- **PROBLEM A**
Answer these from the piece on Hannon and Cathy Davey:
(i) What is the title of the duet Davey sings with Hannon on the album?
(ii) According to Hannon's claim, who is the single 'Catherine The Great' about?
(iii) In which place is the farmland that Hannon and Davey share?

Puppy love: Hannon and his partner, singer Cathy Davey

Puppy love: Hannon and his partner, singer Cathy Davey

 

Davey makes an appearance on the album, too, exchanging sweet nothings with her partner on the duet 'Funny Peculiar'. And despite his claim the single 'Catherine The Great' is about a Russian tsarina, the tribute to his loved one is obvious. "The album is about meeting your soulmate and living happily ever after and then what comes after happily ever after," Hannon explains.

"I'm sure you can have more than one soulmate, but they're a lot of hard work. I'm probably quite an introvert and find relationships quite hard work - oh dear, I sound like Sheldon out of 'The Big Bang Theory'.

"Anyway, the less soulmates, the better - that's what I say."

The politely spoken former townie has taken on the role of country squire on the farmland he and Davey share in Kildare with a menagerie of rescued animals.

- **PROBLEM B**
Can you echo the stretch of the records from the line containing "(Monday), top edge: on" through the line containing "AM to 6:00 AM", both included?

- **GIVEN INFORMATION**
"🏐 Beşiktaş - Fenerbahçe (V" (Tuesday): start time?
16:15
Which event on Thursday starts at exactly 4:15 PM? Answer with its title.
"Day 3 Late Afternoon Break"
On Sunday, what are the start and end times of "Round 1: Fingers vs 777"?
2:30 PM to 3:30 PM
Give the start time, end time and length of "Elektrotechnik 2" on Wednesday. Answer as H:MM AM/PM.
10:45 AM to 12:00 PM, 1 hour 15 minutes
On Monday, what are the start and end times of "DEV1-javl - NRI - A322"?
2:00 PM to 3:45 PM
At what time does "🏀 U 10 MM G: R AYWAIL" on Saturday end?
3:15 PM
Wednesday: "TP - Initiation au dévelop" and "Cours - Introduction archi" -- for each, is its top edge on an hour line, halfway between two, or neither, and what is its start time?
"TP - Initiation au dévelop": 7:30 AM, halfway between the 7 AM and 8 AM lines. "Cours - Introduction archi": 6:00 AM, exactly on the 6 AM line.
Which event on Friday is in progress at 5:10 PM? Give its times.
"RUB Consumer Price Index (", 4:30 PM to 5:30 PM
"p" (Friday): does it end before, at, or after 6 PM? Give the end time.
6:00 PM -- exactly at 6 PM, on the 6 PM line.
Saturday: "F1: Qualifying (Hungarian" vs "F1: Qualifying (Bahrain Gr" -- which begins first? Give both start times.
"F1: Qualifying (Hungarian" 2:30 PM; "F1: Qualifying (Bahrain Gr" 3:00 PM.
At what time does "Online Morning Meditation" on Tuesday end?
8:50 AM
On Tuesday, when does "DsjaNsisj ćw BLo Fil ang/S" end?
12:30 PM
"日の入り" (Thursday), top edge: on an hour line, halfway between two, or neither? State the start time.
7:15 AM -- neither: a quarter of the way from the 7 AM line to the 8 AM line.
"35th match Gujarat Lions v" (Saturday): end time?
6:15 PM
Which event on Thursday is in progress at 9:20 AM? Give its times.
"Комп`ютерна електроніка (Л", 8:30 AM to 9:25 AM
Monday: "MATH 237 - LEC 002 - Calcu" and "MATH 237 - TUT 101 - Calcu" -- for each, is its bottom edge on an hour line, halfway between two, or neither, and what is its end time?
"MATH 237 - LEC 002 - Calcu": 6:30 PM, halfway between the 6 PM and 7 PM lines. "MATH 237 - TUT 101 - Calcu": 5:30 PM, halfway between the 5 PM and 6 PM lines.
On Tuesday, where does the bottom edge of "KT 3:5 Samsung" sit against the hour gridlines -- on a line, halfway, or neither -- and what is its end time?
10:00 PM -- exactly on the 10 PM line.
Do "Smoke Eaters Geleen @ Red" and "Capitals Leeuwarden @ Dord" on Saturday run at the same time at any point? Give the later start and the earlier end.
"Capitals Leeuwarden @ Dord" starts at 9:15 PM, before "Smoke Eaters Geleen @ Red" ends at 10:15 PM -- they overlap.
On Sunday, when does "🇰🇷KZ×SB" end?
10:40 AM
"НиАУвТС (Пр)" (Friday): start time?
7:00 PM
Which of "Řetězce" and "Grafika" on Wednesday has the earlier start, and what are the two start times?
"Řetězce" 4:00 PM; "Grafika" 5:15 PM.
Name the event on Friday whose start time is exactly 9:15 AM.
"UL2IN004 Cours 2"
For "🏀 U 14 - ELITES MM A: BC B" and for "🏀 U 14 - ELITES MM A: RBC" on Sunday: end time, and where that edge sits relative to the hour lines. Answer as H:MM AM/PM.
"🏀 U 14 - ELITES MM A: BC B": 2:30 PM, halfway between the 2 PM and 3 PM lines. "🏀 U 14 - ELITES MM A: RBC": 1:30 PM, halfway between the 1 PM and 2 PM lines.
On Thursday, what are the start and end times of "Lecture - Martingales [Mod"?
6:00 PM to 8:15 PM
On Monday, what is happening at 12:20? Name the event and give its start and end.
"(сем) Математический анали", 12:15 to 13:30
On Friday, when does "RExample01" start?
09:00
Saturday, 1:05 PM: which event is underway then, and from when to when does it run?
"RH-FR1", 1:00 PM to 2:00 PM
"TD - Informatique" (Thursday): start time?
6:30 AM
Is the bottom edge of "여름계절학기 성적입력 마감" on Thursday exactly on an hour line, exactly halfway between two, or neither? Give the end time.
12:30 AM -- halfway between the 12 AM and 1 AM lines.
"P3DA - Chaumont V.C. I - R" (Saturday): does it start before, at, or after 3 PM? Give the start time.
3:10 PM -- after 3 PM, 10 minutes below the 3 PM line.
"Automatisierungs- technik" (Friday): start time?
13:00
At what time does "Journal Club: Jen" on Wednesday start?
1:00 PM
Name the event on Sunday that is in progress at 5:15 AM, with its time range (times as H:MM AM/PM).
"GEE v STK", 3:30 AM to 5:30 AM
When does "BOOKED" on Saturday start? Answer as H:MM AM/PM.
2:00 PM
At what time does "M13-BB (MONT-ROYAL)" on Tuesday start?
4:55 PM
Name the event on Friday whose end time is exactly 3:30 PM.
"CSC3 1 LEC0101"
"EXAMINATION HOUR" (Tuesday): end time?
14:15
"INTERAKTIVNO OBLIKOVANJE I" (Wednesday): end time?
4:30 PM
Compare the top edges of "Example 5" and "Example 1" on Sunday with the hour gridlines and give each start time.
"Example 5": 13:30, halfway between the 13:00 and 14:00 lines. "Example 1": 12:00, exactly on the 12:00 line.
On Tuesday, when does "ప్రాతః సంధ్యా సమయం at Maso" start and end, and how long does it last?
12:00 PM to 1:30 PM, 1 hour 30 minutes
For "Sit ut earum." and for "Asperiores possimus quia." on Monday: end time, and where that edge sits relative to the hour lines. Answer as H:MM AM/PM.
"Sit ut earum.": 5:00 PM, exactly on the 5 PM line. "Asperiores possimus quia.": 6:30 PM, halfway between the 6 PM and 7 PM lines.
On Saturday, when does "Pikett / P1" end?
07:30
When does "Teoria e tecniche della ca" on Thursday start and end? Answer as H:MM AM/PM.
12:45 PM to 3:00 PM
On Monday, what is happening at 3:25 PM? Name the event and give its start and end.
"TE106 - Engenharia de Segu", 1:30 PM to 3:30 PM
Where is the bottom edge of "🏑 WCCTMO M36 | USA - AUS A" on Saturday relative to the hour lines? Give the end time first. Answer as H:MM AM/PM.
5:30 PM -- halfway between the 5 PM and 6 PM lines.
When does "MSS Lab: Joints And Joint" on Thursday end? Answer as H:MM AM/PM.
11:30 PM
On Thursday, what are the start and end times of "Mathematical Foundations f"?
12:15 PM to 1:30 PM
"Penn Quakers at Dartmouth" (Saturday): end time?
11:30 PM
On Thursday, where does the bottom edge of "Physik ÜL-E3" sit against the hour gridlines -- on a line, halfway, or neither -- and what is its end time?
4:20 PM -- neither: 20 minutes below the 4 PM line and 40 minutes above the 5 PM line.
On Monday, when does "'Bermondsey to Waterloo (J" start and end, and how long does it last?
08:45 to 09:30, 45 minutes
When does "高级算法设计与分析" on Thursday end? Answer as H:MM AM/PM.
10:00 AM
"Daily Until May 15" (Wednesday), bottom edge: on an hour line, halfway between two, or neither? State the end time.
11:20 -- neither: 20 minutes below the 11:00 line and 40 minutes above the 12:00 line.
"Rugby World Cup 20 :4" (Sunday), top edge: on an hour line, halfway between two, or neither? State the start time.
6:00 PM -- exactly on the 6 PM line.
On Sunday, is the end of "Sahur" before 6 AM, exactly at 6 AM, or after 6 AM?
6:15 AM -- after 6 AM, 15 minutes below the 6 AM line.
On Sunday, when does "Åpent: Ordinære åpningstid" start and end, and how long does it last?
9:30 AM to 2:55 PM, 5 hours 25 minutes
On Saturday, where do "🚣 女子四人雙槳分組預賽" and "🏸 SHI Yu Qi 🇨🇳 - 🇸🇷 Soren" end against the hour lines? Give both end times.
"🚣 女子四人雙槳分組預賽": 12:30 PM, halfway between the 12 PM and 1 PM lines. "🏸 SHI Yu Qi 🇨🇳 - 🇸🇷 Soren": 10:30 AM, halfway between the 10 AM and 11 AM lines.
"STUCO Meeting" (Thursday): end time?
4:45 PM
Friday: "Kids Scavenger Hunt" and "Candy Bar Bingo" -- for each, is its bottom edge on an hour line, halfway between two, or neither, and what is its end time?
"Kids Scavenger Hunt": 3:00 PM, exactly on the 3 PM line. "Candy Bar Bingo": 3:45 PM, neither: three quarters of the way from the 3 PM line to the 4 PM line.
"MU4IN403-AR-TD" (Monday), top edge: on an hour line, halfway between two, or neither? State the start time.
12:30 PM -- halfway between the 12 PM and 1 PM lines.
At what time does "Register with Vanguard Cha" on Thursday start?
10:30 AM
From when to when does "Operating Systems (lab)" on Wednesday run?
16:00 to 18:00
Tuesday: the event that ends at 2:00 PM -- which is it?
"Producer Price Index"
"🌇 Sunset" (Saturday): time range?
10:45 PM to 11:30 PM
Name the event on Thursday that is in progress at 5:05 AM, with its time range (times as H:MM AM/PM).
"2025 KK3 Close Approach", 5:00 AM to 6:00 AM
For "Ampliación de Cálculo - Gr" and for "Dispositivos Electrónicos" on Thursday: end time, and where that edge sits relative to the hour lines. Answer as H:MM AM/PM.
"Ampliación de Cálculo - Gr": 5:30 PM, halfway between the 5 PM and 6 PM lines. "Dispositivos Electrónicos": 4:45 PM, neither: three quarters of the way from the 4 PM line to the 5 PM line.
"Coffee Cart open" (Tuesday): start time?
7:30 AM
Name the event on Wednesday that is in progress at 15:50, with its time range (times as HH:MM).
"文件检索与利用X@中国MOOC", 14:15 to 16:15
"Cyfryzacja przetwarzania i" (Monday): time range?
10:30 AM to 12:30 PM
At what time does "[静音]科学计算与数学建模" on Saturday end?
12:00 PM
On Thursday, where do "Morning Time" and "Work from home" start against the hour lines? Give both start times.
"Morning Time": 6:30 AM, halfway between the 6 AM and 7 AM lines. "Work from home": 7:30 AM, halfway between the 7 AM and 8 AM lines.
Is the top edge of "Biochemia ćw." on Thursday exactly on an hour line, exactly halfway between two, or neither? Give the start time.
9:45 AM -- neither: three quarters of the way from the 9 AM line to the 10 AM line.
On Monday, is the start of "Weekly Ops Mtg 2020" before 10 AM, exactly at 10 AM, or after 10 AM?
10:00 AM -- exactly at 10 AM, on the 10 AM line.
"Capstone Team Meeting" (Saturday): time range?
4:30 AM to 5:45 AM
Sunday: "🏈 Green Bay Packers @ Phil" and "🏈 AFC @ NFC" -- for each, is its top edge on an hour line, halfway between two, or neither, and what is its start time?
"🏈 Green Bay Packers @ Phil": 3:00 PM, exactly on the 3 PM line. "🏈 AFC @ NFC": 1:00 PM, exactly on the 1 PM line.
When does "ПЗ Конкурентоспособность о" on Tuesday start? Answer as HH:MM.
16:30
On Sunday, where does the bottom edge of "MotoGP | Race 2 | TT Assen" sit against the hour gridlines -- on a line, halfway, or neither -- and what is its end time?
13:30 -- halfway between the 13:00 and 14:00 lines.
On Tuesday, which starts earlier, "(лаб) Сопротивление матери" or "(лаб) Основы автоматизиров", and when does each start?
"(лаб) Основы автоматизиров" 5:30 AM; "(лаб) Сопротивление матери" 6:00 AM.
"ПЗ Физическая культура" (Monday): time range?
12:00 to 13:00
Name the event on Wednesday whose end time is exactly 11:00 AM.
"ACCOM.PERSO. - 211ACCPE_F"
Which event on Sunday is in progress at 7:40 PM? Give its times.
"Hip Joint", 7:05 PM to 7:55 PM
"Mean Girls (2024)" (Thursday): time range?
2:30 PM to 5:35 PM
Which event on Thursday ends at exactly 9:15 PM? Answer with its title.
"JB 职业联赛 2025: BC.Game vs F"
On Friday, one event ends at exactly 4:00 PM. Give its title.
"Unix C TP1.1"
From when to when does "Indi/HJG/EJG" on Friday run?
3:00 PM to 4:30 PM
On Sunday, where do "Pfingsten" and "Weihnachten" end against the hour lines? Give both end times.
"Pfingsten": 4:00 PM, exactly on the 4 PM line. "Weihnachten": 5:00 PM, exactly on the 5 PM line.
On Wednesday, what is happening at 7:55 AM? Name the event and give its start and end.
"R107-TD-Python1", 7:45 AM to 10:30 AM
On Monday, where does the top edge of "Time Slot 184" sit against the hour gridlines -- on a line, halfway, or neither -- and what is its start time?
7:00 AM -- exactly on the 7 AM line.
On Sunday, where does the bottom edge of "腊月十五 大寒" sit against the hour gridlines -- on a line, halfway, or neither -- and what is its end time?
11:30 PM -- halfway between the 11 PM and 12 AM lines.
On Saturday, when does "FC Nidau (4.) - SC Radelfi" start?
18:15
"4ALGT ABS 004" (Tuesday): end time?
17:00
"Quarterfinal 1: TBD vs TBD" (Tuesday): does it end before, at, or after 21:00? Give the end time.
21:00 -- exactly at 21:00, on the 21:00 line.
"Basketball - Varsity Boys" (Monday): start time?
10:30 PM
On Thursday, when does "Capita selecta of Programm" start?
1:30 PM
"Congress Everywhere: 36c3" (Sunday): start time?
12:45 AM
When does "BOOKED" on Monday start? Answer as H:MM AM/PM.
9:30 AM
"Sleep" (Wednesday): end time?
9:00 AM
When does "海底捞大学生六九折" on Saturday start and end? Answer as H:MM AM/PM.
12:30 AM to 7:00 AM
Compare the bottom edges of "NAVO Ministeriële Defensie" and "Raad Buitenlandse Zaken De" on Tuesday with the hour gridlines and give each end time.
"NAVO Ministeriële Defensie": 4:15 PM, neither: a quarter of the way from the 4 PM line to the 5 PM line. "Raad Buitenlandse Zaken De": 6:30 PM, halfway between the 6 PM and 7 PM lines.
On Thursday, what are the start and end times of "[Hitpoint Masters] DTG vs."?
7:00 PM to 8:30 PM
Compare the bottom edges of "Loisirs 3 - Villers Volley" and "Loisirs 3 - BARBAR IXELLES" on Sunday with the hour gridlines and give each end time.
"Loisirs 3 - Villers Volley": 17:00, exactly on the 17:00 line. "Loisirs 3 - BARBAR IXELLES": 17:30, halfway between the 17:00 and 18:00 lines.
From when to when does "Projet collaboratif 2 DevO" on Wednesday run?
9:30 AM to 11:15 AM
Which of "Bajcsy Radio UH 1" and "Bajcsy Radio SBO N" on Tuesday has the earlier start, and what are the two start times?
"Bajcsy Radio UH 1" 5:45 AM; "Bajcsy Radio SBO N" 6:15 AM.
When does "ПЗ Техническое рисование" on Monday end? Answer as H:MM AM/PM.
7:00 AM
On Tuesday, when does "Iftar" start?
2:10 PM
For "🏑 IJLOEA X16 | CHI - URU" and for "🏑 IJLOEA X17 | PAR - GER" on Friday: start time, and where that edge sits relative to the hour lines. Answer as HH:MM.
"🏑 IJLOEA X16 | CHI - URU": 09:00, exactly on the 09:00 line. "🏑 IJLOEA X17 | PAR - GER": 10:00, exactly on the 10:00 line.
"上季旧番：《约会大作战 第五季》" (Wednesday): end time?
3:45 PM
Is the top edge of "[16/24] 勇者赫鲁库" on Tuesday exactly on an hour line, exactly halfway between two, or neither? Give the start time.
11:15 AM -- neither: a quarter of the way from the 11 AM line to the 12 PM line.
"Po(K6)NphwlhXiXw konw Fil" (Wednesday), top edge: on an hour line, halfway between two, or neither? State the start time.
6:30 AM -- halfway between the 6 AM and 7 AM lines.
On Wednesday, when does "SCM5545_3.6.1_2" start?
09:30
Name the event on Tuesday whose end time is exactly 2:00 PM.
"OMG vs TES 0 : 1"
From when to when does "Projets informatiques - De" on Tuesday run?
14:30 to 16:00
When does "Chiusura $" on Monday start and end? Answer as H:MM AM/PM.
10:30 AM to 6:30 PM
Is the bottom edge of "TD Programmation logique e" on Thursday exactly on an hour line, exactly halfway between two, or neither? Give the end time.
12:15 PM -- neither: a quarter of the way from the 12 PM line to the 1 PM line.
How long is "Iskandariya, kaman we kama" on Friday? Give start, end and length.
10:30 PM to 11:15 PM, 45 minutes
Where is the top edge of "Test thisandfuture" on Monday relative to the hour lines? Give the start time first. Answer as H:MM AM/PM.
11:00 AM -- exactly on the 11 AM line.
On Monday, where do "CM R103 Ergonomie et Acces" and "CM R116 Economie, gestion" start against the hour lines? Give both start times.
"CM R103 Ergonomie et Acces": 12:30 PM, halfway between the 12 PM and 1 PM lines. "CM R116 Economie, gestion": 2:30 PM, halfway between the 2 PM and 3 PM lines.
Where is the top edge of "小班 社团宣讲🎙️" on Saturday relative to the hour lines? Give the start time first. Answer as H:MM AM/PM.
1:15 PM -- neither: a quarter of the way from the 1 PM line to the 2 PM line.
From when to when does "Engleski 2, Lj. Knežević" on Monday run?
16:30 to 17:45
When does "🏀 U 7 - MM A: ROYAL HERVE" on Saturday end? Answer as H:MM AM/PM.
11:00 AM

- **TASK RESULT A**
(i) 'Funny Peculiar'
(ii) A Russian tsarina
(iii) Kildare

- **TASK RESULT B**
"MU4IN403-AR-TD" (Monday), top edge: on an hour line, halfway between two, or neither? State the start time.
12:30 PM -- halfway between the 12 PM and 1 PM lines.
At what time does "Register with Vanguard Cha" on Thursday start?
10:30 AM
From when to when does "Operating Systems (lab)" on Wednesday run?
16:00 to 18:00
Tuesday: the event that ends at 2:00 PM -- which is it?
"Producer Price Index"
"🌇 Sunset" (Saturday): time range?
10:45 PM to 11:30 PM
Name the event on Thursday that is in progress at 5:05 AM, with its time range (times as H:MM AM/PM).
"2025 KK3 Close Approach", 5:00 AM to 6:00 AM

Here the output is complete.